È scomparso a 71 anni all’ospedale San Luca di Vallo della Lucania. Commovente il messaggio del sindaco Raffaele Mondelli: “Non perdo solo un amico, ma una presenza che sapevo di poter trovare sempre”
Omignano piange Bruno Grambone, venuto a mancare all’affetto dei suoi cari all’età di 71 anni presso l’Ospedale San Luca. Figura stimata e conosciuta, Grambone è stato assessore comunale, lasciando un segno profondo nella vita amministrativa e soprattutto umana del paese.

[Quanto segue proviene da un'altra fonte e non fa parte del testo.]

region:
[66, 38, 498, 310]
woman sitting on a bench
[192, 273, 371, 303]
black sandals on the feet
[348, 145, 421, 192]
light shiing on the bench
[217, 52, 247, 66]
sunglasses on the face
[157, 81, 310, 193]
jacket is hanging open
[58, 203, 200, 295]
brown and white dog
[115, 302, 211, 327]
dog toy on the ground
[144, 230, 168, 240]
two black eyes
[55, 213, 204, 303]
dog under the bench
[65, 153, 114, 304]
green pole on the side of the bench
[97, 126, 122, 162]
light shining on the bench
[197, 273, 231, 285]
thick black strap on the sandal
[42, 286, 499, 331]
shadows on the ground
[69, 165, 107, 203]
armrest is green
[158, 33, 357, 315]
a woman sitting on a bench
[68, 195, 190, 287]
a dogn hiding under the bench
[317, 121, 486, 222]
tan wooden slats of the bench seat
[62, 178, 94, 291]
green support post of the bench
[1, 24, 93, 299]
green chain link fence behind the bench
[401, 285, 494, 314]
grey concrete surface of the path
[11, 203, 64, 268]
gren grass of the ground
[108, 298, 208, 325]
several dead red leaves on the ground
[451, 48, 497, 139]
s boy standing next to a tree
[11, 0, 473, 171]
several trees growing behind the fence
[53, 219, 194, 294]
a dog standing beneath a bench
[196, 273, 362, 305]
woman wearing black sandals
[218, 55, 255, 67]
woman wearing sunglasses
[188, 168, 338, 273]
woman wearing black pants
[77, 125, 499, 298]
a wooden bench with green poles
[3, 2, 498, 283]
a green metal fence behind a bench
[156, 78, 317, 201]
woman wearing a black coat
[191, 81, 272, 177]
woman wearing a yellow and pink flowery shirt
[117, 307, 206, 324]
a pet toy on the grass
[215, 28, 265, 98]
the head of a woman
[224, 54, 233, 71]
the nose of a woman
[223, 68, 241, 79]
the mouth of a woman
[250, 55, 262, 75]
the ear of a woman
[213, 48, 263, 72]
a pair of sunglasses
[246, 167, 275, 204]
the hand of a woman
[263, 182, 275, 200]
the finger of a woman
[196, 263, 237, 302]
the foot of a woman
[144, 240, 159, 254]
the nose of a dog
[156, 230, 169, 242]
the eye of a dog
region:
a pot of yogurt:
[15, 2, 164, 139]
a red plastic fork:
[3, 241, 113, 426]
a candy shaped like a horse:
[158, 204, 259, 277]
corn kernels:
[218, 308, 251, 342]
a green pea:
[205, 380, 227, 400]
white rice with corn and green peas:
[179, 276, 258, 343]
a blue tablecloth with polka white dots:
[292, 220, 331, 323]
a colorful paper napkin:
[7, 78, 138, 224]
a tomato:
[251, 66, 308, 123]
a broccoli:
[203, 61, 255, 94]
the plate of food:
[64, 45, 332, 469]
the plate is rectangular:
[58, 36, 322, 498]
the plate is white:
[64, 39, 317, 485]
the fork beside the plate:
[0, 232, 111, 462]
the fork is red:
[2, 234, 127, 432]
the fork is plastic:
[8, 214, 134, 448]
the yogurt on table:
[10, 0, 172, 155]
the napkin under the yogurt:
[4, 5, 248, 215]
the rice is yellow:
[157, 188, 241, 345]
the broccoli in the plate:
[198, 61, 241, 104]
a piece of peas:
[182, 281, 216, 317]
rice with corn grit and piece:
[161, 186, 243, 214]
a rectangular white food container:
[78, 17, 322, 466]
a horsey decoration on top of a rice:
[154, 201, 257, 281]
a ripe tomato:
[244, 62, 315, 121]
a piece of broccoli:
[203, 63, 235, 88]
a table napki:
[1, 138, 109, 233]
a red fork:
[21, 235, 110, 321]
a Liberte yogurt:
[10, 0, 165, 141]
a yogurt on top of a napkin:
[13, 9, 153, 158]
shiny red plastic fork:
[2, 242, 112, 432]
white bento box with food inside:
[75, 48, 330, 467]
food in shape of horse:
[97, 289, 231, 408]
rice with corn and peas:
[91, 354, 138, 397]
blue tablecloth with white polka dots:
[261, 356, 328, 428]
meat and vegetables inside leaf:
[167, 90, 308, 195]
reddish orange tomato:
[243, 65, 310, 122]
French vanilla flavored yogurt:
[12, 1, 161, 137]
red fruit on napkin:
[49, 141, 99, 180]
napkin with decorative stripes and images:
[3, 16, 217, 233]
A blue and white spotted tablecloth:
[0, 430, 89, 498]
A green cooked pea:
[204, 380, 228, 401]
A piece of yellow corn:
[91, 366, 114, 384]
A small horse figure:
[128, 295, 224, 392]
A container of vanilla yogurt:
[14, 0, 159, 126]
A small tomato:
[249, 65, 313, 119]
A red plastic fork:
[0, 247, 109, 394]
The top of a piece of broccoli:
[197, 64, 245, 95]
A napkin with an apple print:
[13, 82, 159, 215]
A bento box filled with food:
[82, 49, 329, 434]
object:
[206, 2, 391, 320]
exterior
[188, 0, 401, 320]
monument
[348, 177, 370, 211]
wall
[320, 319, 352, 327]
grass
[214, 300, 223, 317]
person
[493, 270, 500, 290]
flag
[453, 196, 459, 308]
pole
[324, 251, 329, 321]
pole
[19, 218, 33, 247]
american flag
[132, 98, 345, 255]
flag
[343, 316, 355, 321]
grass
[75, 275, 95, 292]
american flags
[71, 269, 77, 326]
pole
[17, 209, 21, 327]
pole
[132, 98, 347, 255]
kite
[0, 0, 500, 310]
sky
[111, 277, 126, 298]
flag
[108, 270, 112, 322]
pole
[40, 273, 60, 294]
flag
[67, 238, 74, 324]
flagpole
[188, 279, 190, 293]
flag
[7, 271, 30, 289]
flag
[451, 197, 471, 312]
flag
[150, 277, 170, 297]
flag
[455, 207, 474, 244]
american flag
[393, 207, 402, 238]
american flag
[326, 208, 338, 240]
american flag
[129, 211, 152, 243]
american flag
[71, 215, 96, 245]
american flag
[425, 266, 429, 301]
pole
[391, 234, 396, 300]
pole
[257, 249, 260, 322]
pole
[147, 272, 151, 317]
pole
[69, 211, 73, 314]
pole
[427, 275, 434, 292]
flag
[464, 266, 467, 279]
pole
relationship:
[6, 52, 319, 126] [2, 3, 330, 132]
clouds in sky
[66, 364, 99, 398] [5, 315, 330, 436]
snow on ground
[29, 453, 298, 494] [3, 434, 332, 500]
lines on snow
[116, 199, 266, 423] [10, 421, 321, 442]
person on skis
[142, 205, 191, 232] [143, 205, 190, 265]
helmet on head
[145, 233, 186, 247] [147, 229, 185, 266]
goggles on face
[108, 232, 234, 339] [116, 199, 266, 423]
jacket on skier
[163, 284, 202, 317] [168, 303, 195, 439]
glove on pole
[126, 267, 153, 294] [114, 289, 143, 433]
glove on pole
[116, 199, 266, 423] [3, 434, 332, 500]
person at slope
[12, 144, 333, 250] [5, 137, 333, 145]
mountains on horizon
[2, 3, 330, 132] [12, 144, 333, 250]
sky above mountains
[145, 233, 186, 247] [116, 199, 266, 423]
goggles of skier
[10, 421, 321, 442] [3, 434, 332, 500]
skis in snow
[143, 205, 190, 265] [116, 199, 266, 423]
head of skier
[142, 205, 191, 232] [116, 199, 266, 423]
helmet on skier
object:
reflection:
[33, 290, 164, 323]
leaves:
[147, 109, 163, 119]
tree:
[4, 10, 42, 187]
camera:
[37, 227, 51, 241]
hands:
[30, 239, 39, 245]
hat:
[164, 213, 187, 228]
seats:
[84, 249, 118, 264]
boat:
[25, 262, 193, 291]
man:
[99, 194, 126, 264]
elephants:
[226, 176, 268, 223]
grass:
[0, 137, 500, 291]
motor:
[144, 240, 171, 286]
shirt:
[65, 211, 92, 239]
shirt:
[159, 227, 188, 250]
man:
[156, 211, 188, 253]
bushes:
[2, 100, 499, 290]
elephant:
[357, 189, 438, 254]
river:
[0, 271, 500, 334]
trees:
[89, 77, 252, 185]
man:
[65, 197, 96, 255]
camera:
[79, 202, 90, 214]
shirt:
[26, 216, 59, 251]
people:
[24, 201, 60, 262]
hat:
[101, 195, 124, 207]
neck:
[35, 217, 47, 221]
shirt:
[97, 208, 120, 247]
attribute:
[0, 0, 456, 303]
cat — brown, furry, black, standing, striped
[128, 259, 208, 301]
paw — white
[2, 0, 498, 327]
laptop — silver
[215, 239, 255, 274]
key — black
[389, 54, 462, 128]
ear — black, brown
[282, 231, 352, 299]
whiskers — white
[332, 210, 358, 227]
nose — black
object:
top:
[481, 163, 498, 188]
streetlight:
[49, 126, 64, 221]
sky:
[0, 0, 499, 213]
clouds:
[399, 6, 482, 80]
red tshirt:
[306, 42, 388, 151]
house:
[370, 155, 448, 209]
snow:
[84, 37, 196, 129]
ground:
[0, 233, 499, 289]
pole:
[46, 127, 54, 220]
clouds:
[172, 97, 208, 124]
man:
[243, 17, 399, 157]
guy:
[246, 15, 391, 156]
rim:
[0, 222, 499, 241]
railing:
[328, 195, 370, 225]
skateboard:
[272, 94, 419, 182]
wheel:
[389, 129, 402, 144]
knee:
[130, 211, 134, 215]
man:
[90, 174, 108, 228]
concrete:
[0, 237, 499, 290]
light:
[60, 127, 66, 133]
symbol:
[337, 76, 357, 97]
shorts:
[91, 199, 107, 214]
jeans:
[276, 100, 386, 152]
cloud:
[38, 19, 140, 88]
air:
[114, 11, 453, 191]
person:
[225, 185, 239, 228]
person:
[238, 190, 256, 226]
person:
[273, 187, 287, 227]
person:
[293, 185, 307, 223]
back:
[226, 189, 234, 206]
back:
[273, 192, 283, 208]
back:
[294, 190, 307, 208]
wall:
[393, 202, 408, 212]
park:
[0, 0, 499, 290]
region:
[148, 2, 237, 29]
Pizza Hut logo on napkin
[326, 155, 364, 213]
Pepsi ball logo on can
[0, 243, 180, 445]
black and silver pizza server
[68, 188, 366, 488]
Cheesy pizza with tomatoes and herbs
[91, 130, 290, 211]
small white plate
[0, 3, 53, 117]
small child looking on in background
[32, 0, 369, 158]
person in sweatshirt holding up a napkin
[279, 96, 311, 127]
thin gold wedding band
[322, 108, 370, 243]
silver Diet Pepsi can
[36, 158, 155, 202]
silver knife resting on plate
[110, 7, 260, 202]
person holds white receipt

Tantissimi i messaggi di cordoglio che in queste ore stanno arrivando alla famiglia, ma sono soprattutto le parole del sindaco di Omignano, Raffaele Mondelli, a restituire il ritratto più autentico di chi fosse Bruno Grambone: non solo un amministratore, ma “un amico vero, di quelli rari”.
Nel suo lungo e toccante messaggio, il primo cittadino parla di un’amicizia fatta di presenza, lealtà e sincerità. “Una spalla, una voce, una presenza che sapevo di poter trovare sempre”, scrive Mondelli, ricordando anche la forza con cui Grambone ha affrontato la malattia, “con dignità, coraggio e una speranza che non si è mai spenta”.
Parole che raccontano un uomo capace di mettere da parte se stesso per gli altri, per il paese, per la comunità, lasciando un vuoto profondo non solo nelle istituzioni ma nel cuore di chi lo ha conosciuto.
L’ultimo saluto a Bruno Grambone è previsto per domani, 31 gennaio, quando la salma giungerà nella Chiesa di Sant’Antonio di Padova alle ore 10.30. A seguire sarà celebrato il rito funebre.
Omignano si stringe nel dolore, rendendo omaggio a un uomo che ha fatto della discrezione, dell’impegno e dell’amicizia il senso più autentico della sua vita pubblica e privata.